“Honor all people” (1 Peter 2:17). “Honor your father and your mother” (Exodus 20:12). These are two general commandments meant to preside over us as people of God in our relationships throughout life.
If we are to truly live them out, however, we need to understand what we are being summoned to do. We need to be able to distinguish between what genuine honoring is and what it is not. We also need to determine if there are ever any exceptions to these rules. This will keep us from falling prey to unrighteous demands and being trapped in diseased relationships.
What honoring IS
Honor is a word which in Hebrew (kabad), and in Greek (timḗ), means to value, to respect, to give weight to. It has also been translated as “treat honorably”, “show respect for”, “treat with dignity” and “prize”.
Fundamentally, all people deserve to be treated with dignity because of their identity as human beings. We owe one another honor as fellow members of the human race. In this sense we are all peers, no matter what our age or social rank (much less our ethnicity or gender).
Parents, specifically, deserve to be cherished because of their unique role in our lives. We owe them, in summary, everything. They brought us into this world, loved us fiercely, cared for our needs, tried their best to shape us into good and happy people. The bond between us is sacred. The honor we owe them can be shown in many ways, not the least of which is caring for their needs as they grow older. This, as a matter of fact, was precisely how Jesus defined honor on the only recorded occasion that he expounded the Fifth Commandment.
What honoring IS NOT
It is not a synonym for obedience. As someone observed, if this were the case, the words could be used interchangeably in Scripture. The most cursory analysis will prove they cannot. The effort to merge the two concepts is simply untenable. Although it is true that in some contexts honor will be expressed through obedience, such as children (those being brought up) towards their parents, it is not true that obedience is mandatory where honor is concerned.
The oft-wielded Ephesians 6:1 – “Children, obey your parents in the Lord” – is not an alternative translation of Exodus 20:12, but the adapted version for children, precisely because they are being prepared for adulthood (this is upheld by the context, see v. 4). That is, in fact, the whole point of obedience. It is a means to an end, not an end in itself. The goal is transition to sui juris, the launching of a full-fledged person. Parents (or spiritual leaders) that seek to keep their children in perpetual pupilage, making obedience instead of maturity their aim in training, reveal a selfish and ungodly agenda: POWER AND CONTROL.
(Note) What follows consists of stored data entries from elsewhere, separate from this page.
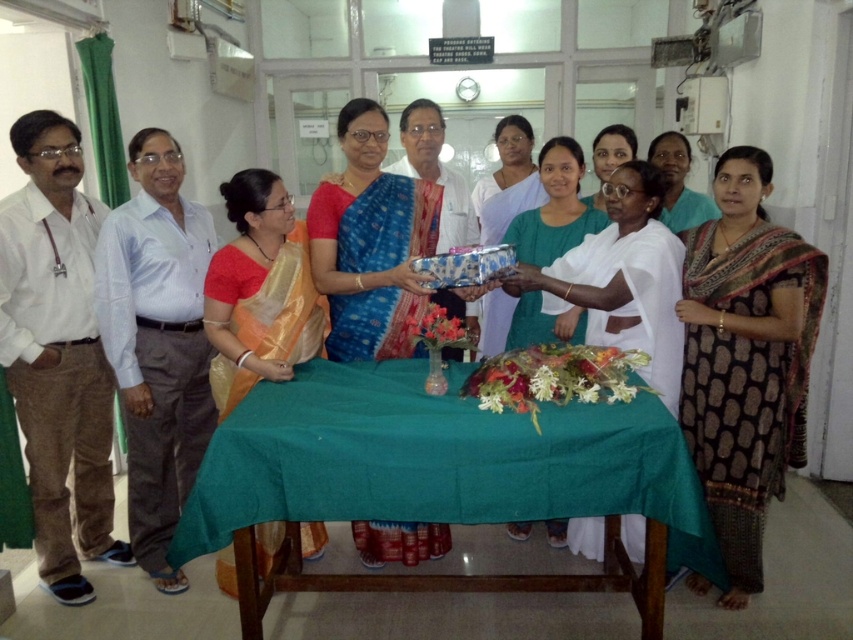
Between light blue shirt at center and orange silk saree at center, which one is positioned higher?

orange silk saree at center is higher up.

Where is `light blue shirt at center`? light blue shirt at center is located at coordinates (157, 342).

Can you confirm if green fabric-covered table at center is positioned to the left of shiny silver bowl at center?

Correct, you'll find green fabric-covered table at center to the left of shiny silver bowl at center.

Between point (616, 584) and point (492, 243), which one is positioned behind?

Positioned behind is point (492, 243).

Does point (229, 451) come behind point (509, 170)?

No.

Locate an element on the screen. This screenshot has height=640, width=853. green fabric-covered table at center is located at coordinates (440, 477).

Between light blue shirt at center and matte white saree at center, which one appears on the right side from the viewer's perspective?

matte white saree at center is more to the right.

Who is more distant from viewer, (166, 432) or (682, 216)?

The point (682, 216) is more distant.

Is point (206, 355) closer to viewer compared to point (672, 204)?

Yes.

At what (x,y) coordinates should I click in order to perform the action: click on light blue shirt at center. Please return your answer as a coordinate pair (x, y). This screenshot has width=853, height=640. Looking at the image, I should click on (157, 342).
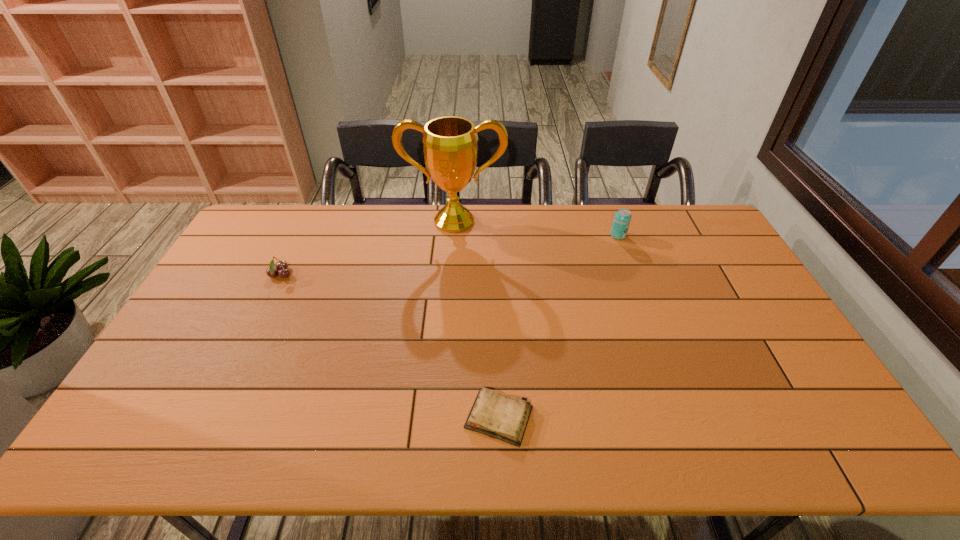
Find the location of a particular element. This screenshot has width=960, height=540. free spot located 0.340m on the back of the nearest object is located at coordinates (494, 295).

Locate an element on the screen. The height and width of the screenshot is (540, 960). award located in the far edge section of the desktop is located at coordinates pos(450,146).

Identify the location of beer can that is at the far edge. (622, 218).

Locate an element on the screen. The width and height of the screenshot is (960, 540). object present at the near edge is located at coordinates (498, 416).

This screenshot has height=540, width=960. What are the coordinates of `free point at the far edge` in the screenshot? It's located at (392, 205).

The image size is (960, 540). I want to click on free space at the near edge, so click(x=355, y=453).

The width and height of the screenshot is (960, 540). In the image, there is a desktop. Identify the location of free space at the left edge. (242, 246).

Find the location of a particular element. blank space at the right edge of the desktop is located at coordinates (724, 248).

The image size is (960, 540). In the image, there is a desktop. What are the coordinates of `vacant space at the far right corner` in the screenshot? It's located at (708, 238).

Locate an element on the screen. Image resolution: width=960 pixels, height=540 pixels. free space at the near right corner of the desktop is located at coordinates (780, 433).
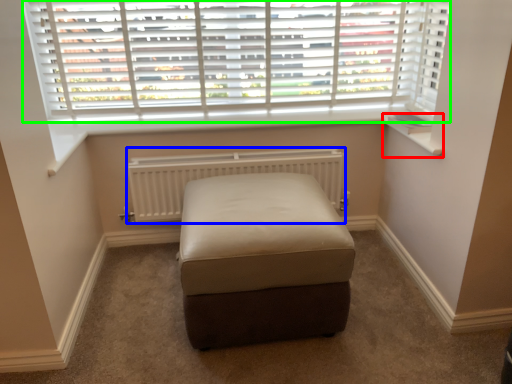
Question: Considering the real-world distances, which object is farthest from window sill (highlighted by a red box)? radiator (highlighted by a blue box) or window (highlighted by a green box)?

Choices:
 (A) radiator
 (B) window

Answer: (B)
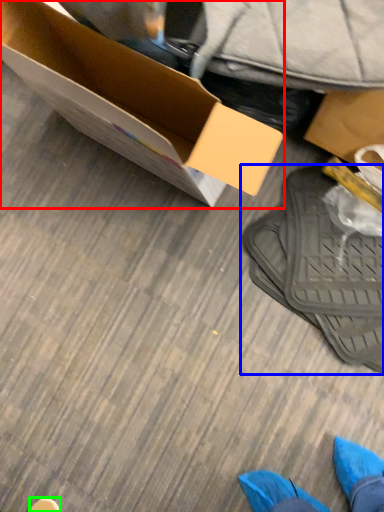
Question: Which is nearer to the box (highlighted by a red box)? footwear (highlighted by a blue box) or shoe (highlighted by a green box).

Choices:
 (A) footwear
 (B) shoe

Answer: (A)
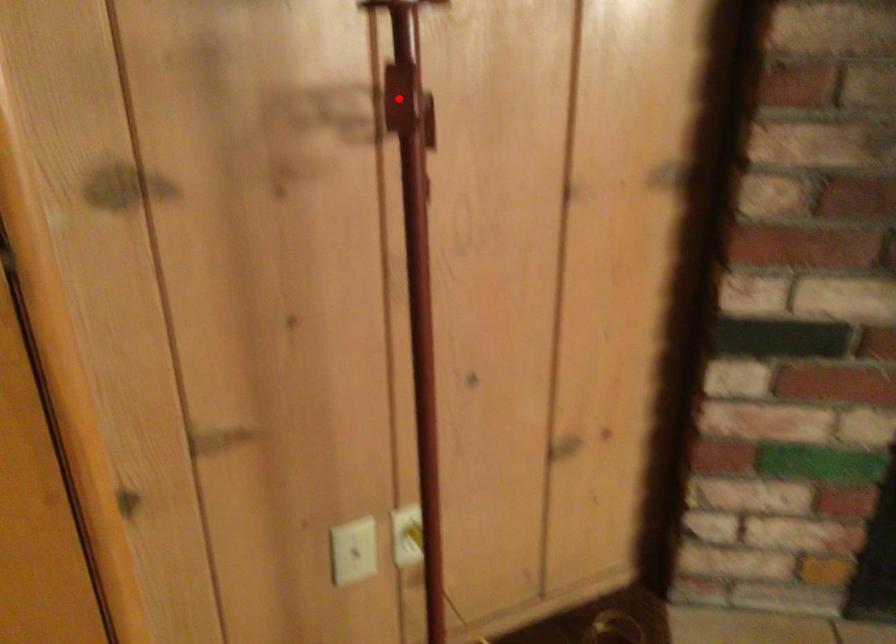
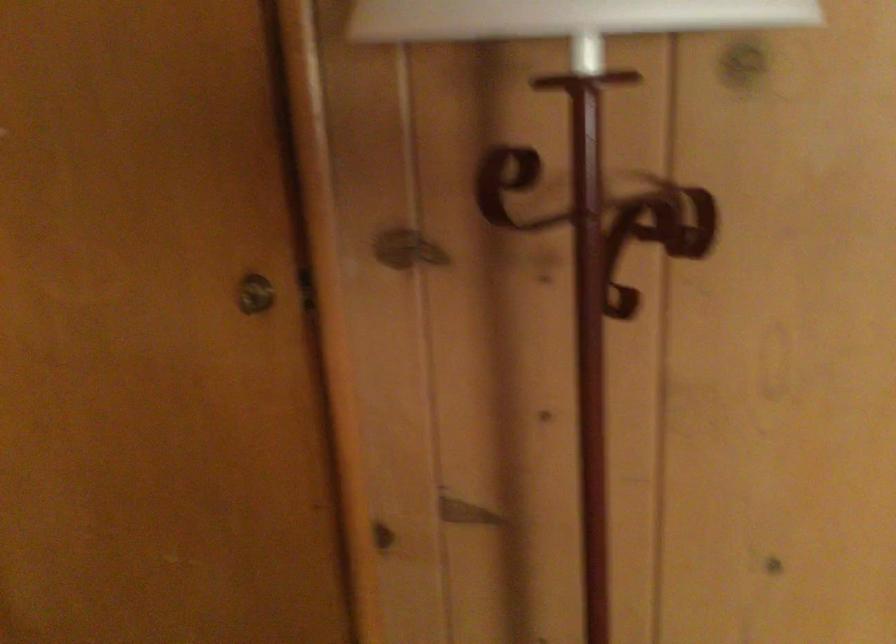
Question: I am providing you with two images of the same scene from different viewpoints. A red point is marked on the first image. At the location where the point appears in image 1, is it still visible in image 2?

Choices:
 (A) Yes
 (B) No

Answer: (B)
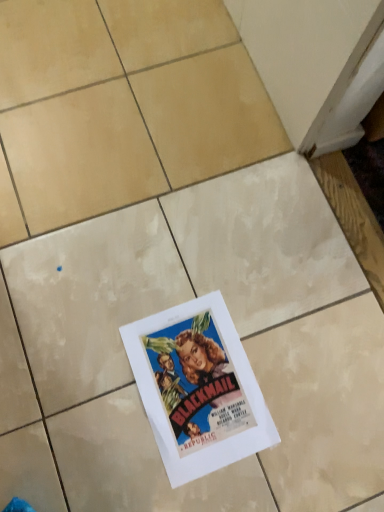
Identify the location of spots to the right of matte paper poster at center. This screenshot has width=384, height=512. (317, 392).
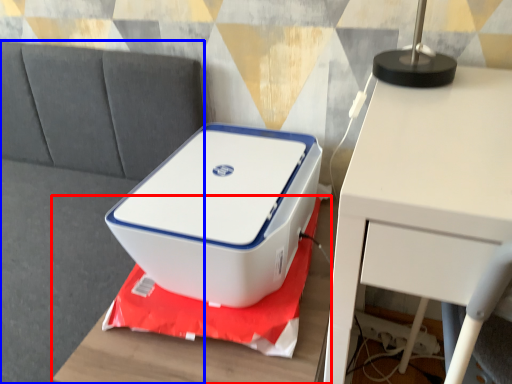
Question: Which point is closer to the camera, furniture (highlighted by a red box) or couch (highlighted by a blue box)?

Choices:
 (A) furniture
 (B) couch

Answer: (B)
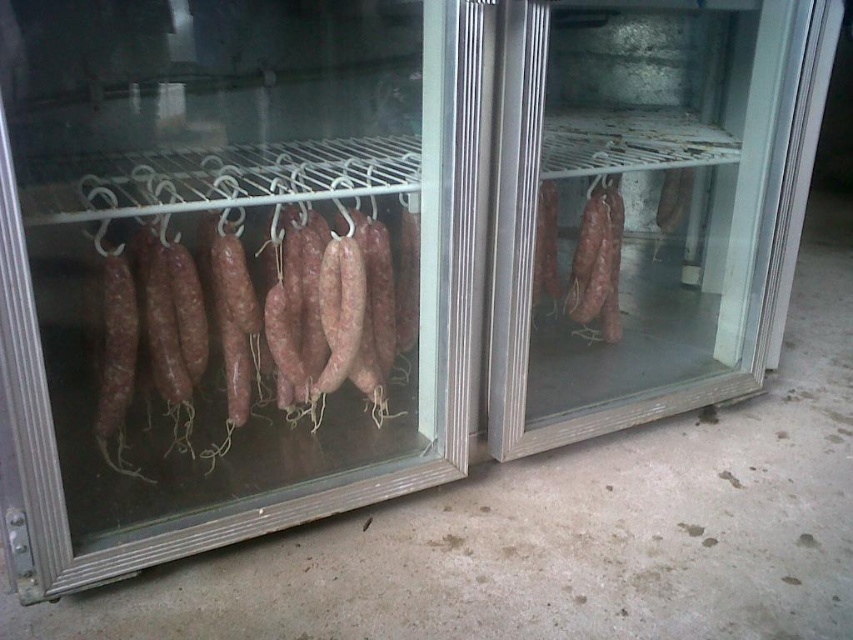
Question: Is transparent glass door at left bigger than brown matte sausages at left?

Choices:
 (A) yes
 (B) no

Answer: (A)

Question: Can you confirm if transparent glass door at left is thinner than transparent glass door at center?

Choices:
 (A) yes
 (B) no

Answer: (B)

Question: Is transparent glass door at left below transparent glass door at center?

Choices:
 (A) no
 (B) yes

Answer: (B)

Question: Which object is closer to the camera taking this photo?

Choices:
 (A) brown matte sausages at left
 (B) transparent glass door at left
 (C) transparent glass door at center

Answer: (B)

Question: Based on their relative distances, which object is farther from the transparent glass door at center?

Choices:
 (A) brown matte sausages at left
 (B) transparent glass door at left

Answer: (A)

Question: Among these objects, which one is farthest from the camera?

Choices:
 (A) brown matte sausages at left
 (B) transparent glass door at left
 (C) transparent glass door at center

Answer: (C)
It does not imply a chain of command. Honoring someone does not mean that they are in charge and that you are to “keep in your place”. It does not mean you are under an obligation to report to them, obtain their consent or follow their orders.
It does not mean relinquishing our critical faculties. Some would have us believe that any criticism of their attitudes or methods constitutes a dishonor to their persons. This is false. Unconditional compliance is not honoring, it is spoiling. It also empowers overbearing and abusive people.
Are there any exceptions to these two general rules? I believe any honest scrutiny of real-life situations compels us to accept that – sadly – there are. Only the most oblivious people could think otherwise. There are indeed people, there are indeed parents, who cannot be honored in any genuine way beyond the most basic respect owed to any person.
People who have inflicted deep pain and lasting emotional and/or physical harm on others (a thousand times more heinous when inflicted on persons under their care), and who are so self-righteous that they are incapable of change. People who poison the environments they control with their hubris, their incessant demands and their destructive behavior. People who, while exacting honor for themselves, systematically dishonor others.
Perhaps the only honor we can give in such cases is that of withdrawing from the sphere of their influence and praying for future healing and reconciliation.
May God give us the wisdom to discern between true and false honor, and may true honor grace all our dealings with one another.